My perspective on human rights changed after I read a short book by ATD Fourth World’s founder, Joseph Wresinski. Wresinski insists that all human rights are connected because all human beings are connected. In the book, he criticizes the way that rights are recognised on paper yet ignored in practice. Wresinski also says that it doesn’t make sense to talk about a hierarchy of rights. In fact, ranking some rights as more important than others leads to both the existence and perpetuation of extreme poverty. Reading this, I saw that we shared a lot of the same ideas. In fact, we were in the same camp and had common goals.
A culture of community
Then something significant, although quite different, happened. My family and I went to live at the ATD Fourth World International Centre in Méry-sur-Oise, France. When we arrived, people we didn’t know at all welcomed us so warmly, in a way that I had never experienced.
Over time, I saw that this welcoming atmosphere was both lasting and genuine. I discovered a culture of community there, developed through living together and supporting each person as an individual. This helped me see the Volunteer Corps as a way of life that I had never encountered before.
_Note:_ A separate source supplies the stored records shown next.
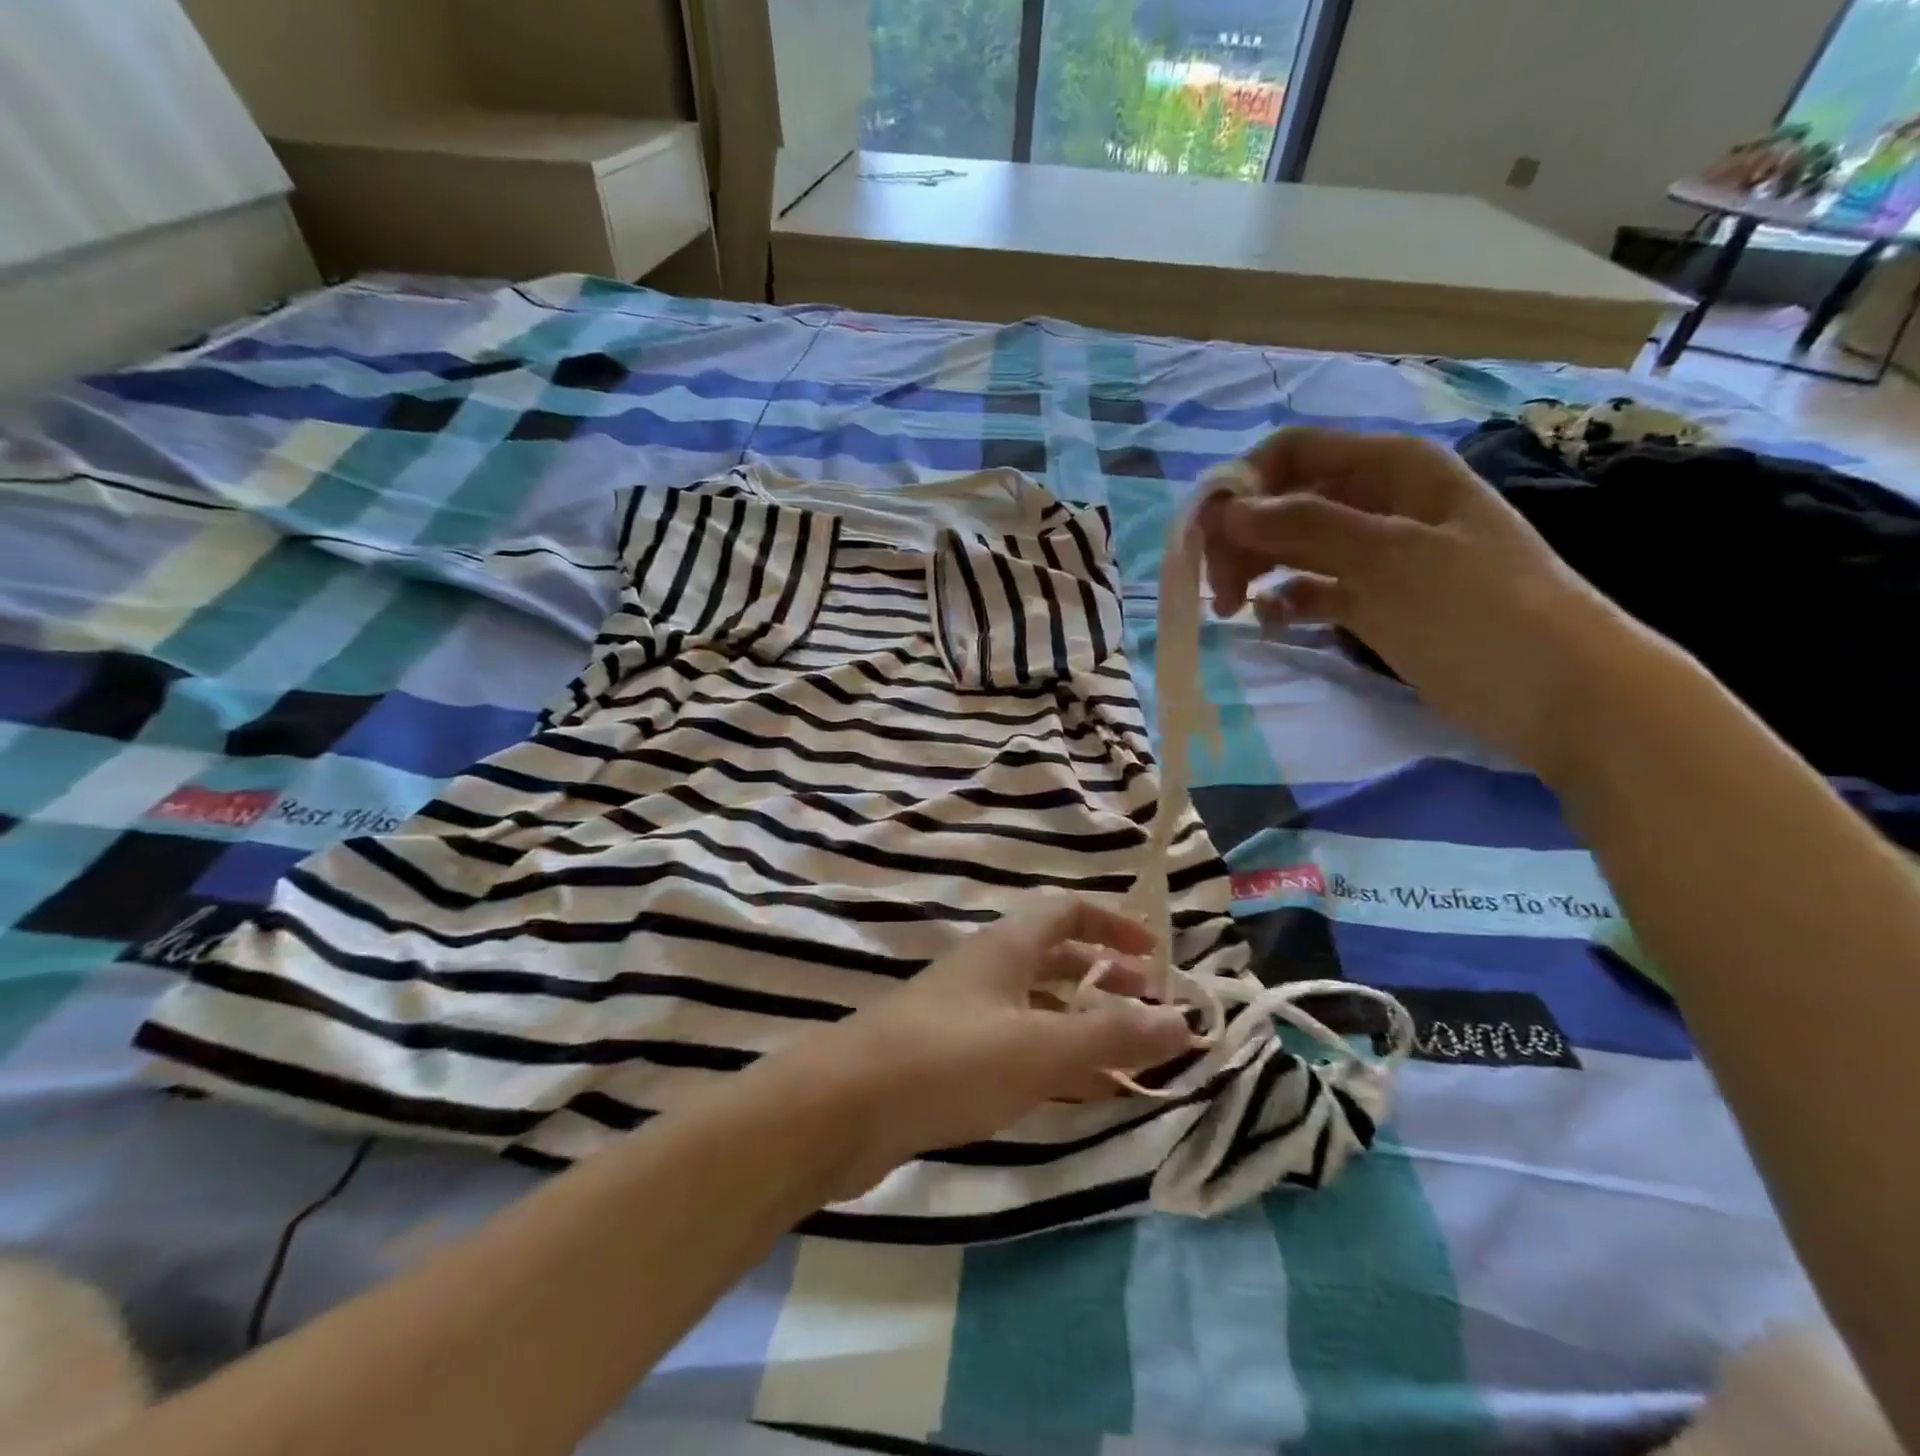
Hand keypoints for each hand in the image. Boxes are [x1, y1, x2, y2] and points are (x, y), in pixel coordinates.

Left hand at [774, 894, 1192, 1196]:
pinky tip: (1073, 1094)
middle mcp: (986, 971)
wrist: (842, 1108)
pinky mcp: (947, 1059)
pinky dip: (1052, 1061)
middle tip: (1148, 1014)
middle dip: (1104, 979)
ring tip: (1127, 1061)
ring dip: (1082, 1025)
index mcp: (1007, 947)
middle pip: (1055, 958)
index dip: (1114, 923)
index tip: (1155, 955)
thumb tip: (1182, 1020)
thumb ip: (1112, 1035)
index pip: (1067, 911)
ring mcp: (963, 1014)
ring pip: (1037, 1007)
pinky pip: (1015, 1047)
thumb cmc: (949, 1061)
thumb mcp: (1040, 1047)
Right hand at [1199, 427, 1634, 781]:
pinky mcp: (1375, 601)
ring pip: (1293, 547)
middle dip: (1244, 537)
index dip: (1244, 487)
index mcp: (1392, 469)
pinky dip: (1287, 601)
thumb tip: (1227, 511)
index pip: (1293, 454)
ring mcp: (1376, 554)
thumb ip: (1304, 527)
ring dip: (1256, 569)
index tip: (1209, 538)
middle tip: (1218, 587)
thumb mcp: (1389, 557)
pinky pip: (1313, 589)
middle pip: (1285, 502)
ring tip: (1233, 608)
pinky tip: (1273, 621)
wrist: (1557, 690)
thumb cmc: (1478, 609)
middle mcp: (1379, 502)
At the Joseph Wresinski Centre, my team was equally welcoming and supportive. After reading Here Where We Live: Wresinski, Poverty, and Human Rights in Latin America and the Caribbean, I began working in the archives and summarizing books in Spanish.
Through this work I discovered something very important for me. I began to see that there is a key ethical problem in the power imbalance that exists in relationships. The ATD movement believes in equality and respect among all people. This explains the role of the Volunteer Corps, whose members try to live out and encourage respect and equality in all their interactions.
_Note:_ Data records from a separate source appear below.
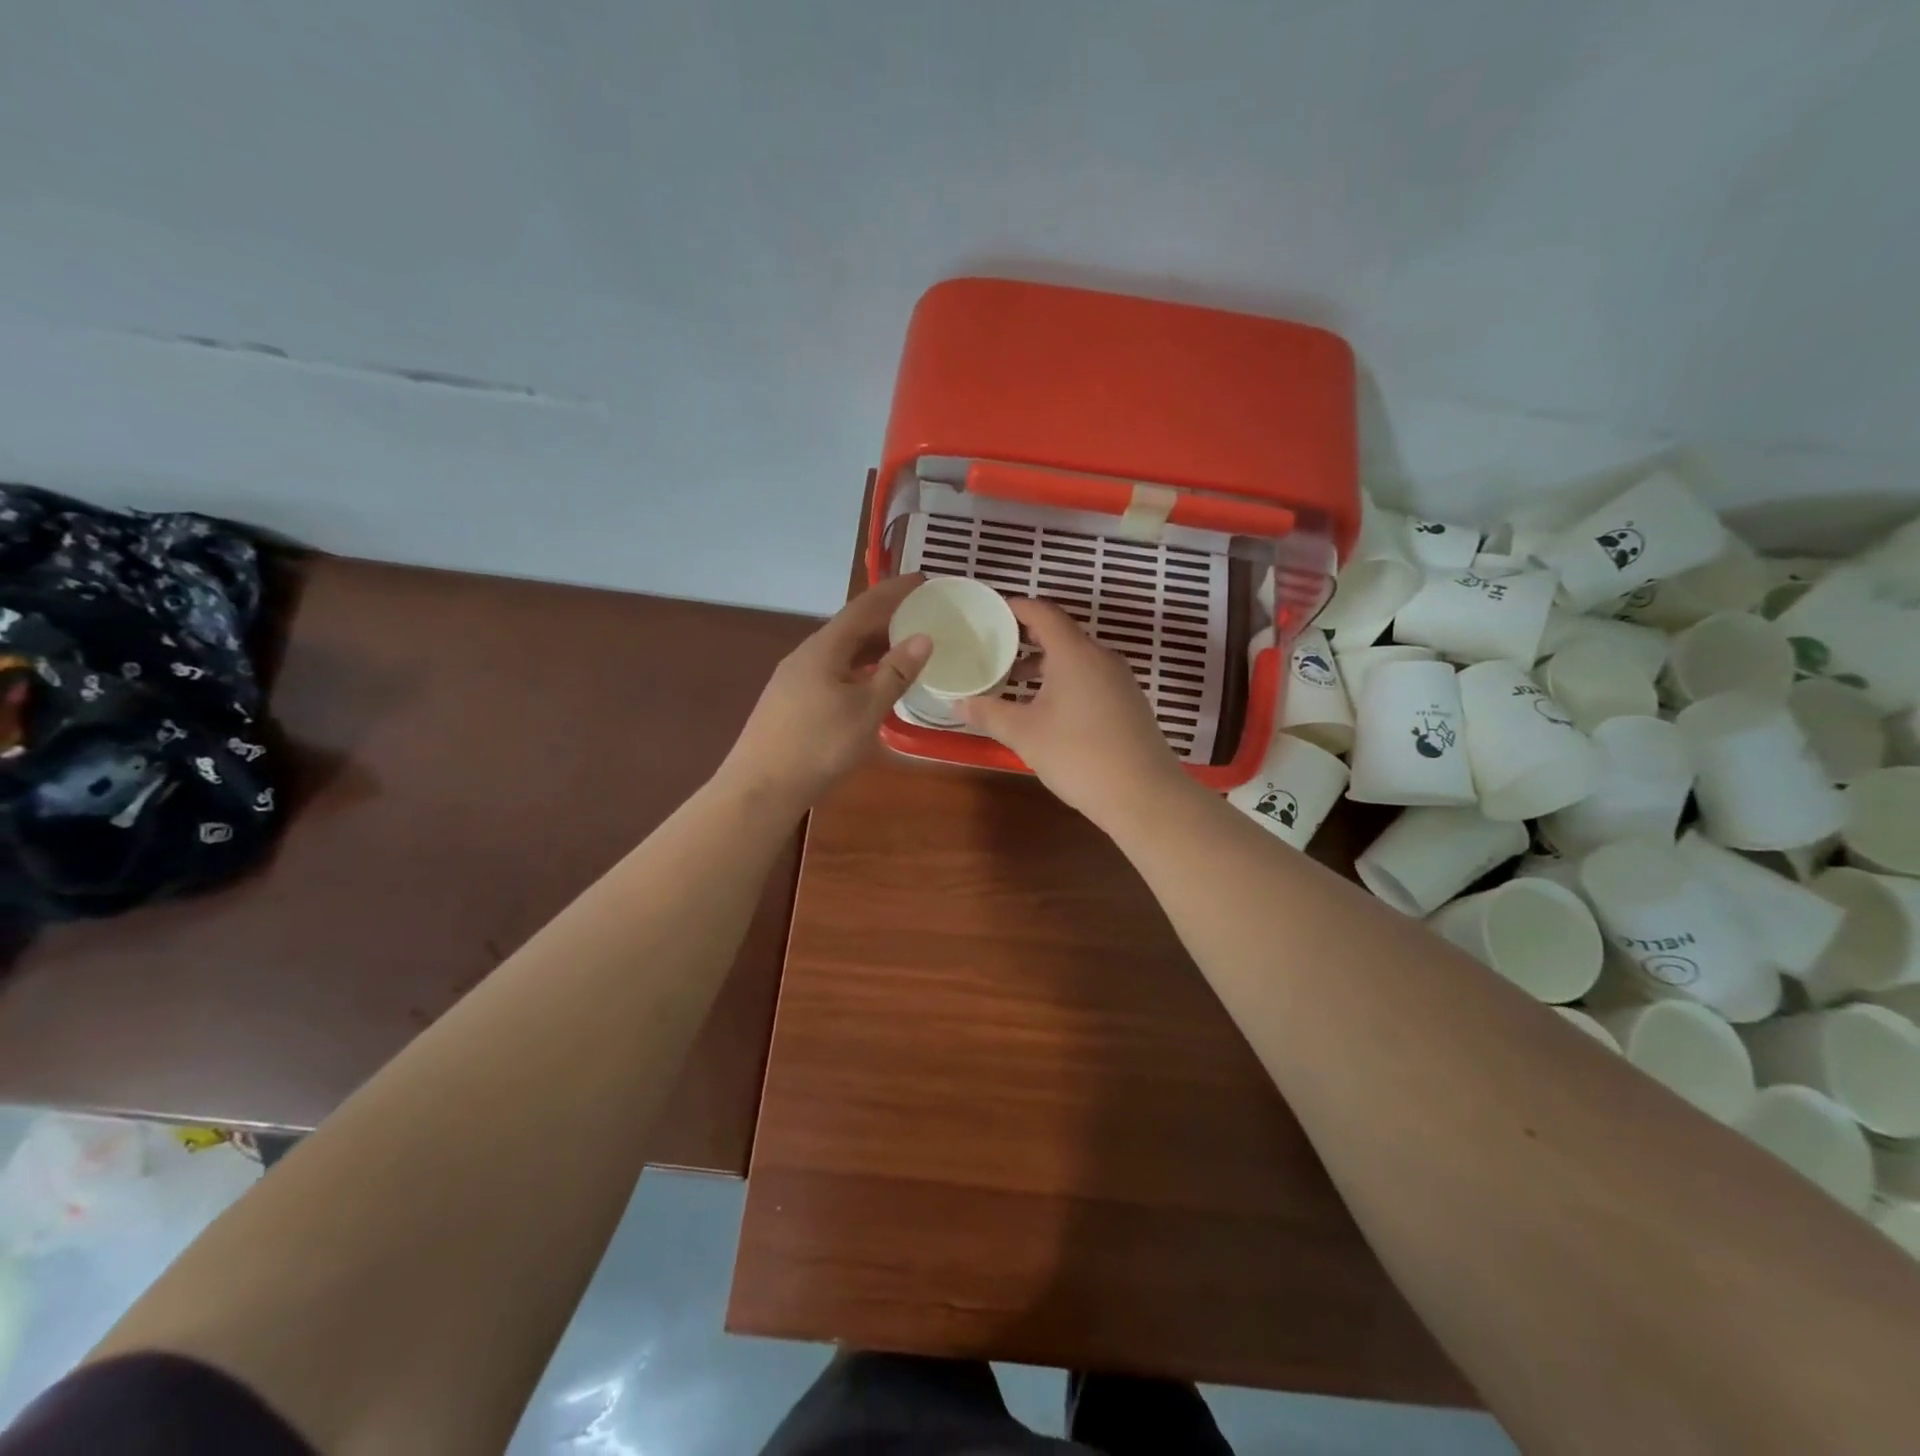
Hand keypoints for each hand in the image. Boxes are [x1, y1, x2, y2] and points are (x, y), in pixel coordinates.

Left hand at [719, 575, 932, 810]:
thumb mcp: (866, 709)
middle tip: (921, 614)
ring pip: (841, 651)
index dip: (894, 590)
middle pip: (851, 626)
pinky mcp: (791, 700)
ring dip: (873, 645)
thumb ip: (895, 673)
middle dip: (886, 617)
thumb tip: (924, 637)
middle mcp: (807, 654)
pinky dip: (859, 667)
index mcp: (825, 647)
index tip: (923, 579)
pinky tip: (870, 683)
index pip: (864, 606)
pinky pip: (833, 670)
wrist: (761, 786)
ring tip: (904, 646)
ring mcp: (795, 678)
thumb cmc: (819, 745)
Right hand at [961, 597, 1186, 825]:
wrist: (1144, 795)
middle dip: (1025, 639)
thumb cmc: (1078, 755)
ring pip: (1076, 659)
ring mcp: (1119, 680)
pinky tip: (1047, 710)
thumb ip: (988, 712)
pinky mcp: (1129, 703)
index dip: (1014, 608)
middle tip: (993, 650)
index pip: (1042, 613)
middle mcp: (1101, 657)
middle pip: (1060, 634)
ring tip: (1014, 684)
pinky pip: (1090, 678)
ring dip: (1044, 664)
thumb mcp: (1024, 734)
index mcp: (1074, 653)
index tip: (989, 613)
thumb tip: (957, 702)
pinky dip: (1064, 681)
Reading Here Where We Live and other writings reminded me of the work I had done with my research group in Brazil. However, these works helped me see better answers to the urgent crises we currently face in policy, epistemology, and democracy.
Part of the history of emancipation movements
I find ATD Fourth World to be an organisation with ideas that are original, smart, and carefully thought-out. In fact, I see ATD as part of a great history of movements fighting for emancipation. Of course, it is very much shaped by French traditions, but also by worldwide movements for workers’ rights and freedom from oppression.
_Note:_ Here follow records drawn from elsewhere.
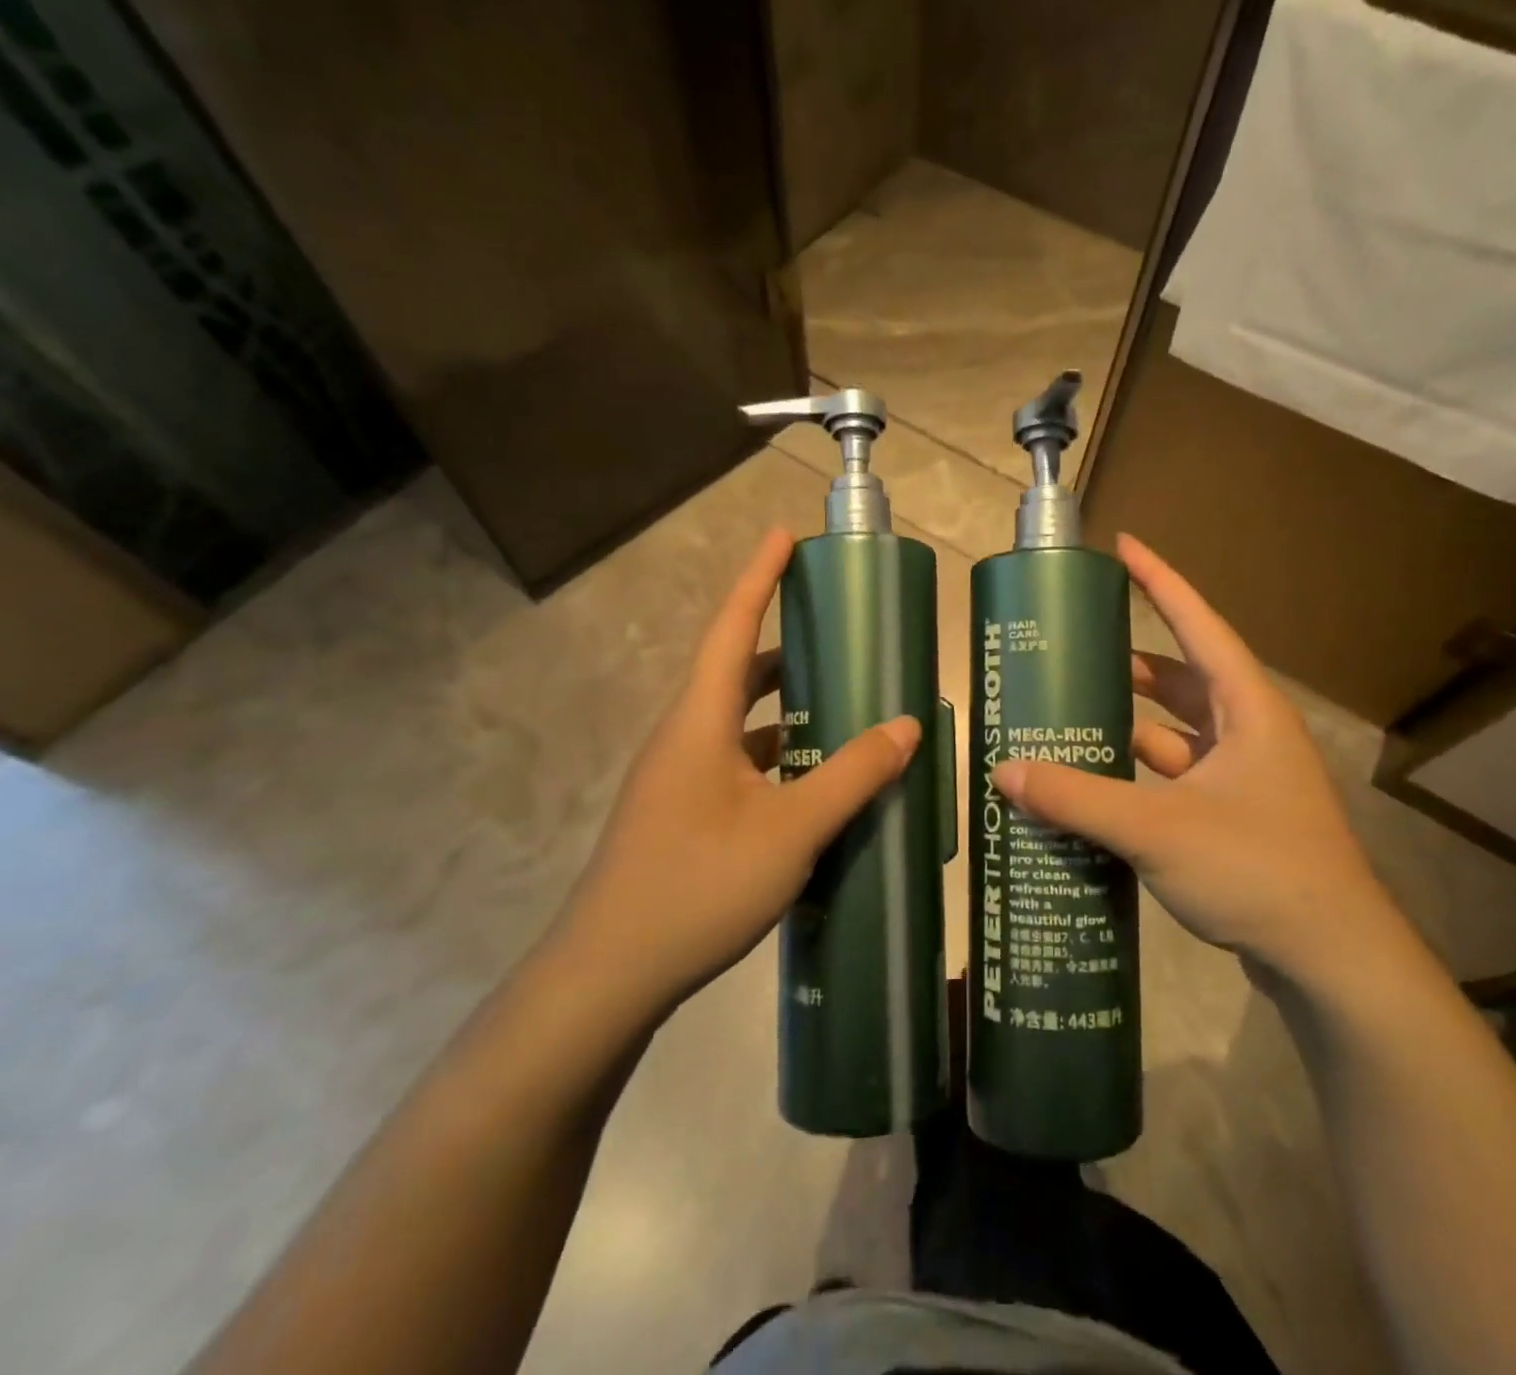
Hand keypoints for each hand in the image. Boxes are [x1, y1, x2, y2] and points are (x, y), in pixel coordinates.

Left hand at [549, 528, 920, 1020]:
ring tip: (842, 709)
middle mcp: (684, 739)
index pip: (732, 628)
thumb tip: (907, 725)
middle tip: (838, 636)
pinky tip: (813, 787)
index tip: (783, 536)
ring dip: (785, 711)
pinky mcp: (681, 816)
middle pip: (737, 673)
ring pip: (739, 725)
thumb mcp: (791, 831)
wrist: (608, 977)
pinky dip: (777, 760)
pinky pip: (737, 766)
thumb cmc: (697, 887)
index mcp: (700, 722)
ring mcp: (678, 780)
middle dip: (785, 647)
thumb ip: (852, 775)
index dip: (758, 578)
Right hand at [991, 535, 1395, 984]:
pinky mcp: (1234, 817)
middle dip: (1130, 662)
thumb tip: (1004, 773)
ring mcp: (1244, 778)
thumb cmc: (1258, 869)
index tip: (1123, 546)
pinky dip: (1138, 774)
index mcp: (1247, 709)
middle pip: (1182, 678)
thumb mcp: (1158, 829)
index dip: (1160, 581)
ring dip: (1130, 724)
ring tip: (1070, 715)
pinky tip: (1096, 784)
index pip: (1198, 623)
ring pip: (1177, 733)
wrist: (1331, 960)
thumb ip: (1078, 799)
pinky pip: (1175, 777)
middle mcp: (1249, 733)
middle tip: (1073, 650)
However, in my opinion, what makes ATD Fourth World unique is the many ways that its founder, Joseph Wresinski, shaped the organisation based on his work at Noisy-le-Grand in the movement’s early years.
ATD Fourth World’s original way of working helps avoid some of the dead ends where other movements lost their way. Here I am thinking of socialism, labour movements, and institutionalised social protection systems, particularly in the Marxist-Leninist labour movements.
Like these movements, Wresinski recognised that people can change the world and progress has been made. The labour movement has always agreed.
- But Wresinski found a way to avoid creating an elite, something that often led the labour movement to abandon the rest of the population. ATD avoids this tendency by focusing on people in the deepest poverty, by constantly seeking them out. As they say, behind one person in poverty, there is always another in greater poverty.
ATD Fourth World is not a movement that seeks power or violent change, quite the opposite. It is a movement that promotes a change in culture.
A unique social experiment
ATD Fourth World activists are people living in poverty every day. This is very significant. Volunteer Corps members manage the organisation and keep everyone on the same page. But Volunteer Corps members are also responsible for developing and maintaining a community. I find this to be a unique form of social experiment.
One of the most important results is that ATD’s way of living and working avoids several other potential pitfalls. On the one hand, we avoid becoming a bureaucracy, which often leads an organisation to lose sight of its original goals. On the other hand, there is no “elite” that could lead to militant leaders dominating those who have less power or strength.